Personal information
- Born: Klaus Viktor Darga 24 February 1934 (age 92) Berlin, Germany

Chess career
- Country: Germany
- Title: Grandmaster (1964)
- FIDE rating: 2453 (July 2026)
- Peak rating: 2540 (July 1971)
- Peak ranking: No. 39 (July 1971)

= Klaus Darga =

German chess grandmaster (born 1934)

Klaus Viktor Darga (born 24 February 1934) is a German chess grandmaster.

==Chess career==
In 1951, Darga became German Junior Champion after winning the national under-20 championship. He also proved his strength as a young chess player by sharing first place in the World Junior Championship of 1953, with Oscar Panno of Argentina who was awarded the title on tiebreak. He won the West German Chess Championship in 1955 and 1961. He came second in the Gijón international tournament in 1956.His best performance is held to be the 1967 Winnipeg tournament, where he also tied for first place with Bent Larsen, whom he beat, ahead of joint Boris Spassky and Paul Keres.
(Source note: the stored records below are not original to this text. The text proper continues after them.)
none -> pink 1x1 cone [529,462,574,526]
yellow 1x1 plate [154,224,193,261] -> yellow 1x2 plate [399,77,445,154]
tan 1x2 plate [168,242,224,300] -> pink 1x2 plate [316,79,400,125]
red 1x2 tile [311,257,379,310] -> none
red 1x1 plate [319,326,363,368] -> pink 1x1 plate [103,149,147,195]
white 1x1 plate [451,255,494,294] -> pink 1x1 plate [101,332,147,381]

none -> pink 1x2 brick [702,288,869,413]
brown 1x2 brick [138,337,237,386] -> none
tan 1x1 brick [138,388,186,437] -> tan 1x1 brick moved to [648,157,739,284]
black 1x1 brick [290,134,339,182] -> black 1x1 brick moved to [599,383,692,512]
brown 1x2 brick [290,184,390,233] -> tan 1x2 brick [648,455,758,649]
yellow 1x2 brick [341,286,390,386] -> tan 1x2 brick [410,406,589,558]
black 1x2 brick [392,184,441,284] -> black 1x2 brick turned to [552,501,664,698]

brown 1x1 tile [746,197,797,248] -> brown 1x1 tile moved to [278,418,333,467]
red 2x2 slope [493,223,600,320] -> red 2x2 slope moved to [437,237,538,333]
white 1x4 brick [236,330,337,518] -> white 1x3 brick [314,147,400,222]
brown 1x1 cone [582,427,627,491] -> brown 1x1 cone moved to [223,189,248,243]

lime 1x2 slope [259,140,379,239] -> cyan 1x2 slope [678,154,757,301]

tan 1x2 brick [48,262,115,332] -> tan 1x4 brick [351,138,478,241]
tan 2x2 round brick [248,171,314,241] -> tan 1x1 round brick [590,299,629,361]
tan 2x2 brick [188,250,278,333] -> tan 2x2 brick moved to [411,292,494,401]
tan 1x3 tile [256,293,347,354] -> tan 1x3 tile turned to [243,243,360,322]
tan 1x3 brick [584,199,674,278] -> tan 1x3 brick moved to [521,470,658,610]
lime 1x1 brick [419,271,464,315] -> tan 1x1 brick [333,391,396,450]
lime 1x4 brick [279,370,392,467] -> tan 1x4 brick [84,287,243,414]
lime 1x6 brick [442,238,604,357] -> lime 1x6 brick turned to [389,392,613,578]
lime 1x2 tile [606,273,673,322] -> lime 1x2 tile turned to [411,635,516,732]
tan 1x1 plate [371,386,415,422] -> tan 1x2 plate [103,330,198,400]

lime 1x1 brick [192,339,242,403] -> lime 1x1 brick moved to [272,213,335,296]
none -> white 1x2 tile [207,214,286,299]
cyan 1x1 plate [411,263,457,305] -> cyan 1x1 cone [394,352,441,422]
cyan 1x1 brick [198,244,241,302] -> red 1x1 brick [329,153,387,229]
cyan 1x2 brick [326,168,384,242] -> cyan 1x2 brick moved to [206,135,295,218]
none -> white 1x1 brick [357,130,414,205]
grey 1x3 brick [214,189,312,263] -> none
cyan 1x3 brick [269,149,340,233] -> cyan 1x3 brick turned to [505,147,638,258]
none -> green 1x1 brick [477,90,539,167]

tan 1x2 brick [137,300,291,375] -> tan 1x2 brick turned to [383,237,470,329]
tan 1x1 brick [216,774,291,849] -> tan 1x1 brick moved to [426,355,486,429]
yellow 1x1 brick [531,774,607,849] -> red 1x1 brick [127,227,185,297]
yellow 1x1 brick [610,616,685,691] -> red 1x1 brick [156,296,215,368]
He was awarded the title of International Master in 1957, and Grandmaster in 1964. He played for West Germany in ten Olympiads between 1954 and 1978, and also served as coach of the German national team. He was second reserve for the World team in the 1970 Match of the Century between the Soviet Union and the rest of the world, but did not play any games in the match.

His favourite openings as White were the English Opening and the Ruy Lopez. As Black he often played the Sicilian Defence.

==Notable games==

- Klaus Darga vs Boris Spassky, 1964 Interzonal

==Personal life==
After his retirement as a chess professional, Darga became a computer programmer for IBM.